▸ **Supplied passage**:
►

Edinburgh Festival Fringe: Longest-running venue operator says he has ‘lost confidence’ in the Fringe Society

Assembly’s artistic director William Burdett-Coutts, who has been staging shows for more than 40 years, has accused the Fringe Society of failing to plan properly for the event’s comeback this year and virtually ignoring the venues who put on the bulk of its programme.

He suggested the charity, which dates back to 1958, had under-estimated demand to put on shows this year and had cut back on key services for venues, artists and performers, while being “obsessed” with the future values ​​of the festival at the expense of ensuring its survival.

Speaking ahead of the opening of venues across today, the venue operator warned the Fringe was facing the biggest “existential crisis” in its 75-year history.

Mr Burdett-Coutts, who runs some of the biggest venues on the Fringe, including the Assembly Hall on The Mound, said the society had “wasted” the three years since the last festival, had failed to secure enough recovery funding from the Scottish Government, and had launched its 75th-anniversary program too late.

◄

▸ **Set of tasks**:
1. In the Fringe article, which venue on The Mound does William Burdett-Coutts run?
2. Write the next part of the Fringe article, picking up after its final sentence.

▸ **Given records**:
►

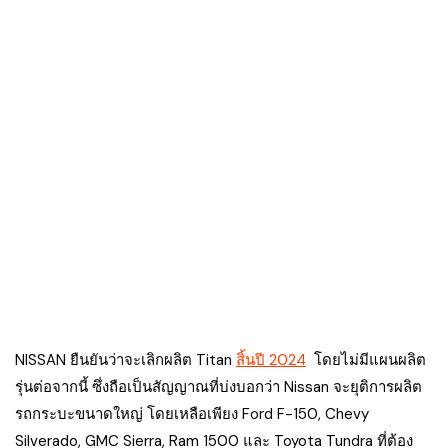
NISSAN ยืนยันว่าจะเลิกผลิต Titan
สิ้นปี 2024
โดยไม่มีแผนผลิต
รุ่นต่อจากนี้ ซึ่งถือเป็นสัญญาณที่บ่งบอกว่า Nissan จะยุติการผลิต
รถกระบะขนาดใหญ่ โดยเหลือเพียง Ford F-150, Chevy
Silverado, GMC Sierra, Ram 1500 และ Toyota Tundra ที่ต้อง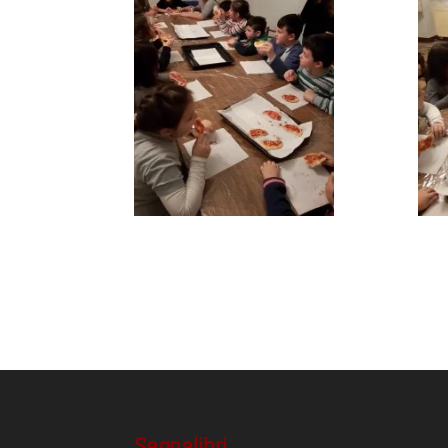
Segnalibri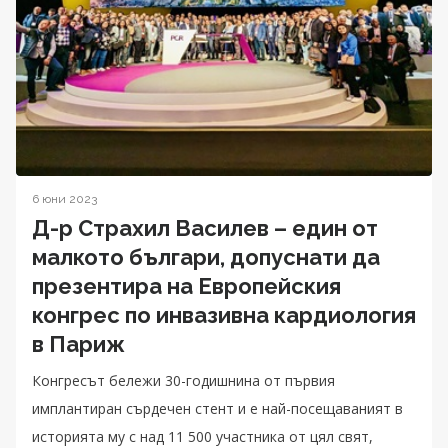
6 юни 2023
Д-р Страхил Василев – един от
малкото българи, допуснати да
презентира на Европейския
конгрес по инвазивна кардиология
в Париж
Конгресът бележи 30-годишнина от първия
имплантиран сърдечен стент и е най-посещаваният в
историята му с над 11 500 участника от цял свят,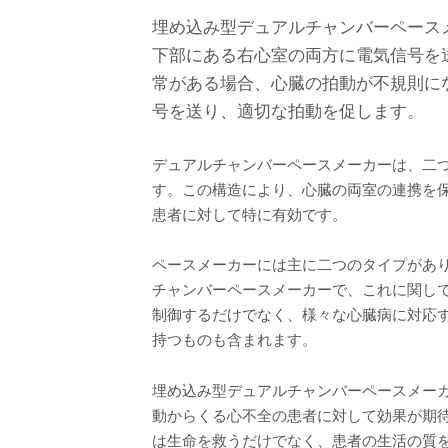
埋め込み型デュアルチャンバーペース
下部にある右心室の両方に電気信号を
常がある場合、心臓の拍動が不規則に
号を送り、適切な拍動を促します。
デュアルチャンバーペースメーカーは、二
す。この構造により、心臓の両室の連携を
患者に対して特に有効です。
ペースメーカーには主に二つのタイプがあ
チャンバーペースメーカーで、これに関し
制御するだけでなく、様々な心臓病に対応
持つものも含まれます。
埋め込み型デュアルチャンバーペースメー
動からくる心不全の患者に対して効果が期
は生命を救うだけでなく、患者の生活の質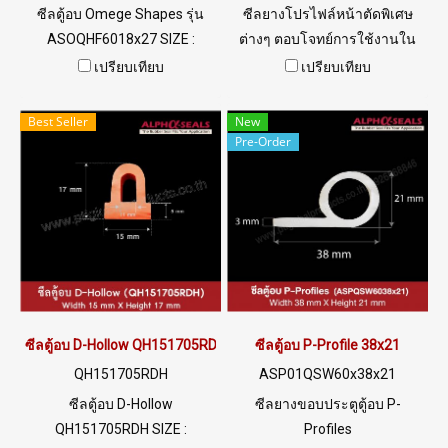
ซีลตู้อบ Omege Shapes รุ่น
ซีลยางโปรไฟล์หน้าตัดพิเศษ
ASOQHF6018x27 SIZE :
ต่างๆ ตอบโจทย์การใช้งานใน
18x27mm ซีลยางตู้อบซิลิโคน
หลากหลายอุตสาหกรรม อาทิ
เปรียบเทียบ
เปรียบเทียบ
ทนความร้อนสูง 315 C มีความ
เช่น ซีลยางขอบกระจก , ซีลยาง
ยืดหยุ่นสูง คืนตัวได้ดี ไม่เสียรูป
ขอบประตู , ซีลยางโปรไฟล์
Best Seller
New
ทรง ทนความร้อนสูงสุด 315 C
สำหรับแยกสายไฟ , ซีลยาง
Pre-Order
ทนเชื้อราและแทคทีเรีย Tel:
โปรไฟล์กันลื่น Anti-Slip , ซีล
0926568846 LINE@
ยางโปร์ไฟล์ขอบหน้าต่าง , ซีล
@ptiglobal
ยางโปรไฟล์ขอบตู้แช่แข็ง , ซีล
ยางโปรไฟล์สำหรับรองแผงโซ
ล่าเซลล์ เป็นต้น หน้าตัดหรือ
Cross Section แต่ละแบบ
เหมาะกับการใช้งานที่แตกต่าง
กัน Tel: 0926568846 LINE@
ซีลตู้อบ D-Hollow QH151705RDH
ซีลตู้อบ P-Profile 38x21
@ptiglobal
QH151705RDH
ASP01QSW60x38x21
ซีลตู้อบ D-Hollow
ซีลยางขอบประตูตู้อบ P-
QH151705RDH SIZE :
Profiles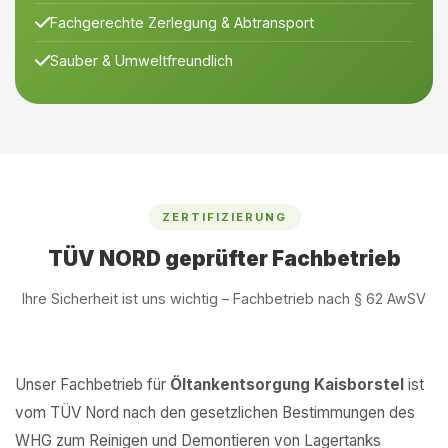
Fachgerechte Zerlegung & Abtransport
Sauber & Umweltfreundlich
ZERTIFIZIERUNG
TÜV NORD geprüfter Fachbetrieb
Ihre Sicherheit ist uns wichtig – Fachbetrieb nach § 62 AwSV
Unser Fachbetrieb für
Öltankentsorgung Kaisborstel
ist
vom TÜV Nord nach den gesetzlichen Bestimmungen des
WHG zum Reinigen und Demontieren von Lagertanks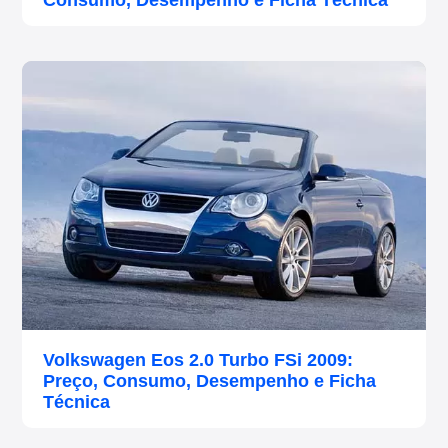
Consumo, Desempenho e Ficha Técnica
Volkswagen Eos 2.0 Turbo FSi 2009:
Preço, Consumo, Desempenho e Ficha
Técnica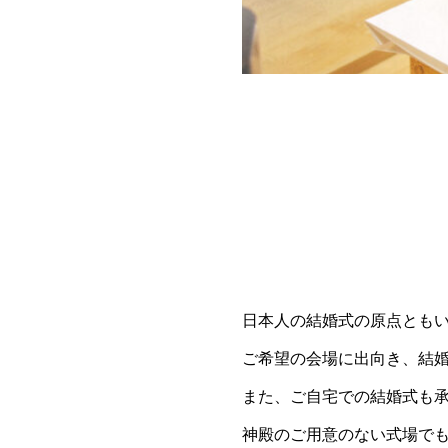
日本人の結婚式の原点とも
ご希望の会場に出向き、結
また、ご自宅での結婚式も
神殿のご用意のない式場で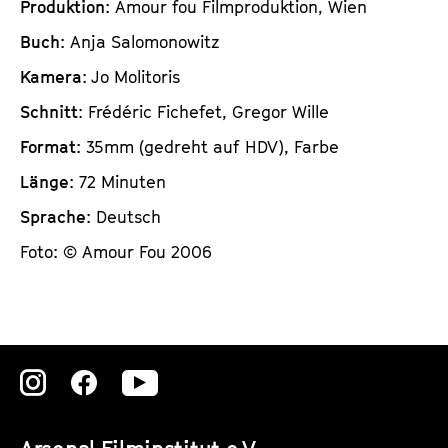
Produktion
: Amour fou Filmproduktion, Wien
Buch
: Anja Salomonowitz
Kamera
: Jo Molitoris
Schnitt
: Frédéric Fichefet, Gregor Wille
Format
: 35mm (gedreht auf HDV), Farbe
Länge
: 72 Minuten
Sprache
: Deutsch
Foto: © Amour Fou 2006
Zu
Zu
Zu
unserer
unserer
unserer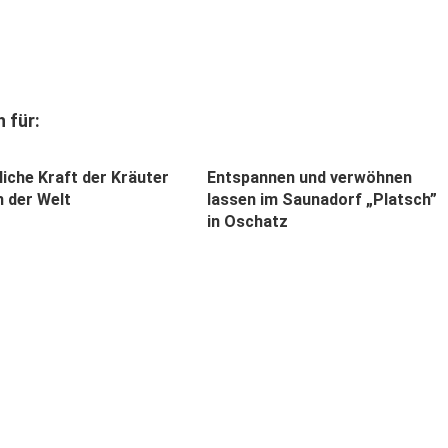
 für:
liche Kraft der Kräuter
Entspannen und verwöhnen
 der Welt
lassen im Saunadorf „Platsch”
in Oschatz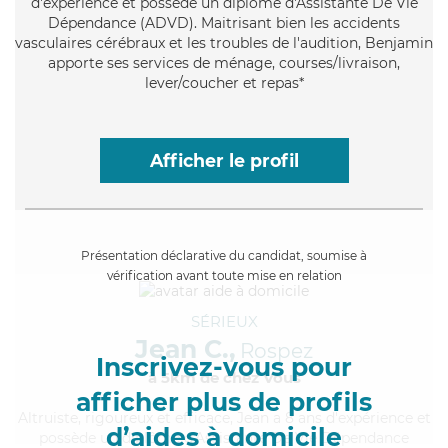
d'expérience et possède un diplôme d'Assistante De Vie
Dépendance (ADVD). Maitrisant bien les accidents
vasculaires cérébraux et les troubles de l'audition, Benjamin
apporte ses services de ménage, courses/livraison,
lever/coucher et repas*
Afficher le profil
Présentation déclarative du candidat, soumise à
vérification avant toute mise en relation
SÉRIEUX
Jean C.,
Rospez
Inscrivez-vous pour
à 5km de chez Vous
afficher plus de profils
Altruiste
, rigoureux et efficace, Jean a 8 ans d'expérience et
d’aides à domicile
possède un diplôme d'Assistante De Vie Dépendance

◄

▸ **Responses per task**:
1. The Assembly Hall.

2.
Venues, producers, promoters and performers were among more than 1,200 signatories to an open letter raising concerns about the handling of the run-up to this year’s festival. It claimed it was “increasingly difficult to justify the expense of taking part” and demanding “immediate, meaningful action” from the Fringe Society.

Mr Burdett-Coutts said: “I’ve lost confidence in the Fringe Society. I think they’ve taken their eye off the ball.

“It’s nearly three years since we last did a full festival. We should have been doing a lot of planning to make sure it is a success.

George Square Garden is one of the most populations destinations for Fringe-goers.

“They’ve been very poor in terms of a marketing plan, launching late was a mistake and they’ve been so obsessed with having a set of values ​​for the next five years they’ve forgotten that the survival of the festival is a priority .

“The Fringe Society has singularly failed in terms of collaborating with those of us that make the majority of it happen, let alone the rest of the festival. That’s why more than 1,200 people signed the open letter.

“I find it very hard to accept the society presenting a set of values ​​for the future of the festival without engaging with those of us that deliver it.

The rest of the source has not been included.